#### [Work to complete]
The reply to the records below should contain exactly the lines from the line with "रायगढ़ के प्राइवेट" through the line with "local, national, and international events.", and nothing besides.

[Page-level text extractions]
'''
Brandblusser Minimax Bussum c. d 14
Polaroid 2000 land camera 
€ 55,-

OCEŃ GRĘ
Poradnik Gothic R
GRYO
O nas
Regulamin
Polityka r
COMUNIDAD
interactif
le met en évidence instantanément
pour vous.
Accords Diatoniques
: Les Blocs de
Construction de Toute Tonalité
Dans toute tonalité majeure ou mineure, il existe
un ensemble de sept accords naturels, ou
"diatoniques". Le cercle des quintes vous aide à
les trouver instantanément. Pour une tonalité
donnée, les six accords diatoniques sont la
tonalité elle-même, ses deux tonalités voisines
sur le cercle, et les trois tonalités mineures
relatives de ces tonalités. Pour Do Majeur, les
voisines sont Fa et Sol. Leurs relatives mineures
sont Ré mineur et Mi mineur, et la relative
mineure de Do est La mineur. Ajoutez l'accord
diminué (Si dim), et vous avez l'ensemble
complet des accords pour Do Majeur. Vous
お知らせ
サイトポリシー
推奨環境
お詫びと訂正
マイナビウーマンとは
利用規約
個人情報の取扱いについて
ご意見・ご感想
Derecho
'''
'''
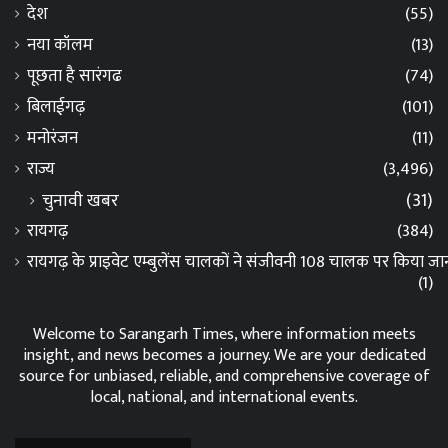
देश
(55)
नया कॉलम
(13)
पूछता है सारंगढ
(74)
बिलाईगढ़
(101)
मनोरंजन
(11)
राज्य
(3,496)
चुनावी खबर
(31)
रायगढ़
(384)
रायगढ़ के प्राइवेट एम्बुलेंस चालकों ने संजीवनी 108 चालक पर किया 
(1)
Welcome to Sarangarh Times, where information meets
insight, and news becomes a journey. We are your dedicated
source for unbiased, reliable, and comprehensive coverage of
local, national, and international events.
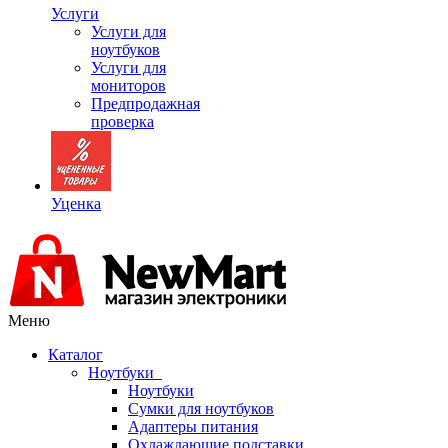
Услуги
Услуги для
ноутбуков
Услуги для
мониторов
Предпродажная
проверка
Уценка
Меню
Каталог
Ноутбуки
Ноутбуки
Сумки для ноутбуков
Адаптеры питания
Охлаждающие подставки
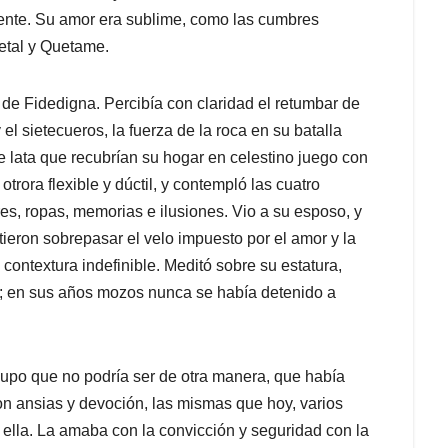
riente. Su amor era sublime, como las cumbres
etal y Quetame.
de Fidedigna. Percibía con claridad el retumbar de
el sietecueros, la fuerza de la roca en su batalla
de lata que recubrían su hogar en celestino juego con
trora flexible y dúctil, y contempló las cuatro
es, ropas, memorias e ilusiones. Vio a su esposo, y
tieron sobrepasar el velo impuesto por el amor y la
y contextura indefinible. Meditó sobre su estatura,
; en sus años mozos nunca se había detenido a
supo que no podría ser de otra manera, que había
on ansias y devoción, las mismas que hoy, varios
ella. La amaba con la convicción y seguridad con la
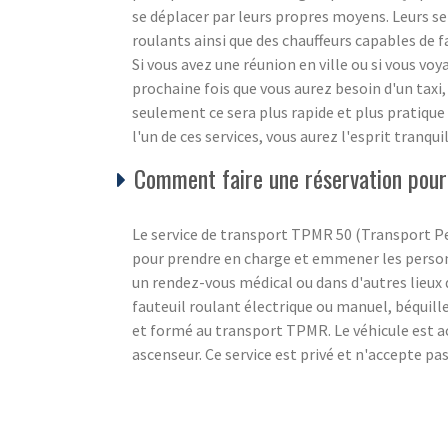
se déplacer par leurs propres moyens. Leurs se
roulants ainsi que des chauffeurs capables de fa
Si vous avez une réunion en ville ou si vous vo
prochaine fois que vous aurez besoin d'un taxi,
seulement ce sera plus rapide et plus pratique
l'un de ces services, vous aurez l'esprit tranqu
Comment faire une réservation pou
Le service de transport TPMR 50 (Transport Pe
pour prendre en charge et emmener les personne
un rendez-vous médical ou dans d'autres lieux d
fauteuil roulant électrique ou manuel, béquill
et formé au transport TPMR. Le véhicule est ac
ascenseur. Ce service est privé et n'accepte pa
'''
'''
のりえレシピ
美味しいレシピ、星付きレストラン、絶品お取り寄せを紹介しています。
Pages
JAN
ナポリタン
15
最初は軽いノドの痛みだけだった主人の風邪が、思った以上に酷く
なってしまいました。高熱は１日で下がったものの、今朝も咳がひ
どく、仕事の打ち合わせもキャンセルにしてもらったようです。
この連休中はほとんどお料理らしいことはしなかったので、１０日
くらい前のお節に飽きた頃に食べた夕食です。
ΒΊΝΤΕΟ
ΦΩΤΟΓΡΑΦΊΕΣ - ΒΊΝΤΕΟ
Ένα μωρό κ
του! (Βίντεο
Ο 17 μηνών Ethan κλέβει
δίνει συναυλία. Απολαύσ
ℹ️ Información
'''
#### [Result for this task]
रायगढ़ के प्राइवेट एम्बुलेंस चालकों ने संजीवनी 108 चालक पर किया 
(1)
Welcome to Sarangarh Times, where information meets
insight, and news becomes a journey. We are your dedicated
source for unbiased, reliable, and comprehensive coverage of
local, national, and international events.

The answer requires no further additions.